Há exatos 50 anos, após um Golpe de Estado que derrubou o presidente João Goulart, o Brasil entrava em um de seus períodos mais sombrios e conturbados: a ditadura militar, que durou 21 anos e marcou a história recente do País.
O teatro – como manifestação artística e, portanto, avesso aos obstáculos à liberdade – foi um dos que mais sofreram com a repressão e a censura, que colocavam amarras nas produções artísticas.
Para que esse triste período nunca seja esquecido, o Ponto de hoje volta a julho de 1968, quando um grupo de atores era espancado em pleno palco.
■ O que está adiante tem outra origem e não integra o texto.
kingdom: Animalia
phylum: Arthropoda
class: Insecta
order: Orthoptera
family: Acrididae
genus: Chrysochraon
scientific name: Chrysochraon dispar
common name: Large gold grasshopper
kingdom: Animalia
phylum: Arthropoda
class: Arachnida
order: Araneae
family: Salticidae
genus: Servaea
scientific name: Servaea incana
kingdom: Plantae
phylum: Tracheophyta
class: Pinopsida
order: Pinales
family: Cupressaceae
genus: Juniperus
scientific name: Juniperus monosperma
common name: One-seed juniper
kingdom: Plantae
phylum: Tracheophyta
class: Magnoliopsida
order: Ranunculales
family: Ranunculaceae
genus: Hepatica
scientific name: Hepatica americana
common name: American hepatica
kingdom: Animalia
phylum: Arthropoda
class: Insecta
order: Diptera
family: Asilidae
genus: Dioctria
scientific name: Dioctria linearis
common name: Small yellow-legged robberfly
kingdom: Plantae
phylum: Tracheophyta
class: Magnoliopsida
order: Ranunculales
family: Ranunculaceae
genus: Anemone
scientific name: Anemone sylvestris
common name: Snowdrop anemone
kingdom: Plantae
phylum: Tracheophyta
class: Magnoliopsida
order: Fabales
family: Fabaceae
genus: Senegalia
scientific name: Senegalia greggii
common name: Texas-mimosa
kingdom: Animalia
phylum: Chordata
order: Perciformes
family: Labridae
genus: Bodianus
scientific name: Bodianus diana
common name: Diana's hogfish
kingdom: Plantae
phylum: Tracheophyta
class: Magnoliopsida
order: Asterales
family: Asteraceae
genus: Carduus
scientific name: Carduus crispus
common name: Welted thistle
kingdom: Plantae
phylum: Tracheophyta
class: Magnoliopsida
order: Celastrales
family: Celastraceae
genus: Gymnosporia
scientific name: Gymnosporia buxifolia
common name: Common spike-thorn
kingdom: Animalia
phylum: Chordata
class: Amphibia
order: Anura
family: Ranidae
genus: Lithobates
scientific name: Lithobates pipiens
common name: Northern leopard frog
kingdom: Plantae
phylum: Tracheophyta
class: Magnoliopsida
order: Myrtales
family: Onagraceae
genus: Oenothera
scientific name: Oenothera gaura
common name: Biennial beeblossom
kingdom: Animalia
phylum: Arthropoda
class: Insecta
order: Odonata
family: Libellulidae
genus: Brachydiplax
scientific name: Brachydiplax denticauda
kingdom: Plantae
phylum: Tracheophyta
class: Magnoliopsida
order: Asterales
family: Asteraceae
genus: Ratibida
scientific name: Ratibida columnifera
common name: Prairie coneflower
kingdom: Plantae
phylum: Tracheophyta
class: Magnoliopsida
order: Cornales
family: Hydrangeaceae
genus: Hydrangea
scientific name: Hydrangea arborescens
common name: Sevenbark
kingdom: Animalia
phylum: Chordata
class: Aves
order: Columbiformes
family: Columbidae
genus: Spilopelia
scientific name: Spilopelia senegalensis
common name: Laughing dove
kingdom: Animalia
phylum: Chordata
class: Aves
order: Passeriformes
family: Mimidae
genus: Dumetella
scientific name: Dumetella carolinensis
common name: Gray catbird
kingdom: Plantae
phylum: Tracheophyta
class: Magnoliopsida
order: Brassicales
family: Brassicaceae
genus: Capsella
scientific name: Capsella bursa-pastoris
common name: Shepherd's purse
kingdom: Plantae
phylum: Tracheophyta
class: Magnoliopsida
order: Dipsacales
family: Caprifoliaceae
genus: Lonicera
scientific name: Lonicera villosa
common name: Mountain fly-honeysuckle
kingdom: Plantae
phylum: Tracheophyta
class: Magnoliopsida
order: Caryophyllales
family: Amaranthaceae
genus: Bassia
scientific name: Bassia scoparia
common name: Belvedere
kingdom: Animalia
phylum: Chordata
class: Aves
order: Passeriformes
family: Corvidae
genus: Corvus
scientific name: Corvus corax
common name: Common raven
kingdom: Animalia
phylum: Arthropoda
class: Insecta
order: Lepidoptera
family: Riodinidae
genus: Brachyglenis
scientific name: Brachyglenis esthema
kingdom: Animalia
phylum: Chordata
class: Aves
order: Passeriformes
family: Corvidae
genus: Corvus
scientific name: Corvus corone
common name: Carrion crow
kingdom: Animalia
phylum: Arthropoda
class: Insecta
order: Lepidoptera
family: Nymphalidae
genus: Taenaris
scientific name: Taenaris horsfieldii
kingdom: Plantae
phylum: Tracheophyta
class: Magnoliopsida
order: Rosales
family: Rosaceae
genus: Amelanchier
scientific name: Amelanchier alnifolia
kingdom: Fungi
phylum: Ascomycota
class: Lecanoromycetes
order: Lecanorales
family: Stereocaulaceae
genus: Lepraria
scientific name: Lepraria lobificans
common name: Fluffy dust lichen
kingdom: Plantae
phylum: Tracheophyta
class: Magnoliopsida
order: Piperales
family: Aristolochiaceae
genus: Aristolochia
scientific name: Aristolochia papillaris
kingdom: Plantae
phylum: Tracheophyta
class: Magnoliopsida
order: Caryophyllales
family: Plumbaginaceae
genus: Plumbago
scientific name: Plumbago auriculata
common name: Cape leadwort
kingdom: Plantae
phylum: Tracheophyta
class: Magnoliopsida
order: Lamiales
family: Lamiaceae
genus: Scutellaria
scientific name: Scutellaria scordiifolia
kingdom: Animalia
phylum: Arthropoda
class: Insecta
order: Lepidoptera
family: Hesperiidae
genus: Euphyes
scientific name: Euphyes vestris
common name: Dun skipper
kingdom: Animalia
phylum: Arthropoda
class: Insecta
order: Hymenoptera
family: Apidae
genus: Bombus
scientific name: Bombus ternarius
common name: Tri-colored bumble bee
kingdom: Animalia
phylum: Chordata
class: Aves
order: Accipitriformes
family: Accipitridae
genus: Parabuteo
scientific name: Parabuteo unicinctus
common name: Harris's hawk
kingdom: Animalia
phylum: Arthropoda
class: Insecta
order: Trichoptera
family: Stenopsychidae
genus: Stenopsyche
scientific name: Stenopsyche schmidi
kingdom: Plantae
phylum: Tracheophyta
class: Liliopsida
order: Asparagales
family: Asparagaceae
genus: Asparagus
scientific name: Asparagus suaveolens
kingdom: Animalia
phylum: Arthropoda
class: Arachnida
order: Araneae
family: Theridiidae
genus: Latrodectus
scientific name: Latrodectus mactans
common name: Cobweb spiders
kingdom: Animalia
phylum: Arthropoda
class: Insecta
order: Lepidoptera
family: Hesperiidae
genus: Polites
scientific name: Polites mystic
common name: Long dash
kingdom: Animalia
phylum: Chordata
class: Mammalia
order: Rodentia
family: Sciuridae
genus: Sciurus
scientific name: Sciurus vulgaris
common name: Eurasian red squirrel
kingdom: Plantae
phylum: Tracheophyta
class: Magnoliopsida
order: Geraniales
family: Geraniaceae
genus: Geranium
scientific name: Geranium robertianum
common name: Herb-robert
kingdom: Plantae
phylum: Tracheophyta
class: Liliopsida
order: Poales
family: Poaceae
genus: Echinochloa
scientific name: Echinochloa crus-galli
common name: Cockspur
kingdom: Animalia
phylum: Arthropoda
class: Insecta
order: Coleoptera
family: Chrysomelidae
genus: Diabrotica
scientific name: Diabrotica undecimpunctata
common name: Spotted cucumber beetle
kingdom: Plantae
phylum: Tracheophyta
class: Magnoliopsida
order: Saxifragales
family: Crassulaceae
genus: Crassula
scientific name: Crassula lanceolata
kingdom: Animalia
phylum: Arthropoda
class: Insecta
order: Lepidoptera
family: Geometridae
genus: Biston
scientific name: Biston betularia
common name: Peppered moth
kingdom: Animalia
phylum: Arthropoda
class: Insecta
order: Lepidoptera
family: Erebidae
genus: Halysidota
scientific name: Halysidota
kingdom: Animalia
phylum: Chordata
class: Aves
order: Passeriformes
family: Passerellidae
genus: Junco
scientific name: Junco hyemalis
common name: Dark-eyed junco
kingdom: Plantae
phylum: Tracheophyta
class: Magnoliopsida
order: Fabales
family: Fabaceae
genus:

Rodrigo Santiago, André Valli e Marília Pêra foram alguns dos agredidos durante a encenação da peça “Roda viva”, de Chico Buarque, com direção de Zé Celso Martinez Corrêa, no teatro Ruth Escobar, em São Paulo.
Naquela noite, o público assistia ao primeiro trabalho do cantor no ramo da dramaturgia. A trilha sonora, também de sua autoria, levava o mesmo nome da montagem, que contava a história da ascensão e decadência de um cantor que muda seu nome de Benedito Silva para Ben Silver, com a intenção de agradar ao público.
A crítica explícita no musical se valia das péssimas condições sociais, políticas e financeiras da sociedade da época e da recente indústria televisiva. Nas cenas, as personagens que representam o povo são mal vestidas, não possuem quaisquer direito de liberdade e são frágeis diante da influência da televisão.
Elenco de “Roda viva” (Foto: Divulgação)
O protagonista (Benedito) representa um indivíduo comum, sem nenhum talento vocal, que se transforma num ídolo nacional graças à influência que a televisão exerce sobre os espectadores. Durante a primeira parte do espetáculo (a ascensão), observa-se que, para o autor, alguns artistas são como mercadoria vendável e são impotentes sem a ajuda da mídia.
O segundo ato retrata como a vida de uma pessoa pública é limitada e cheia de regras. O famoso deve, sempre, tomar cuidado com o que faz e com o que fala, caso contrário, sua carreira estará com os dias contados, como demonstrado na cena que Benedito fica bêbado e um fotógrafo registra esse momento. Para se salvar, a única saída é fazer uma caridade: doar seus bens.
Para exemplificar o período de aniquilamento do artista, os atores estraçalhavam, no palco, um fígado de boi cru, espirrando sangue na plateia.
Outras cenas da montagem causaram polêmica, como a de Nossa Senhora rebolando de biquíni em frente à uma câmera de TV e dos atores perguntando ao público se eles já haviam matado seu comunista naquele dia.
Comprovada a evidente intenção de criticar a situação política, social e econômica da época, o Comando de Caça aos Comunistas (CCC) organizou uma agressão contra os artistas, sob alegação de que precisavam ser repreendidos pelos palavrões e por expor, ao público, os problemas do País.
Esta “proibição” de manifestações públicas de caráter político e censuras prévias aos meios de comunicação provinham do Ato Institucional número 5 (AI-5), decreto emitido pelo governo militar brasileiro (1964-1985) que concedia, ainda, plenos poderes ao Presidente da República para intervir onde, quando e como bem quisesse, extinguindo qualquer tipo de democracia.
A peça, que foi considerada uma das mais importantes dos anos 1960, bem como um símbolo da resistência à ditadura, foi censurada após um novo atentado que sofreu ao ser apresentada em Porto Alegre.
E estes foram apenas alguns dos vários artistas teatrais que sofreram com a ditadura. Por outro lado, rica e diversa também foi a produção artística que conseguiu incorporar os sentimentos daqueles que sentiam cada vez mais a liberdade escorrendo pelas mãos.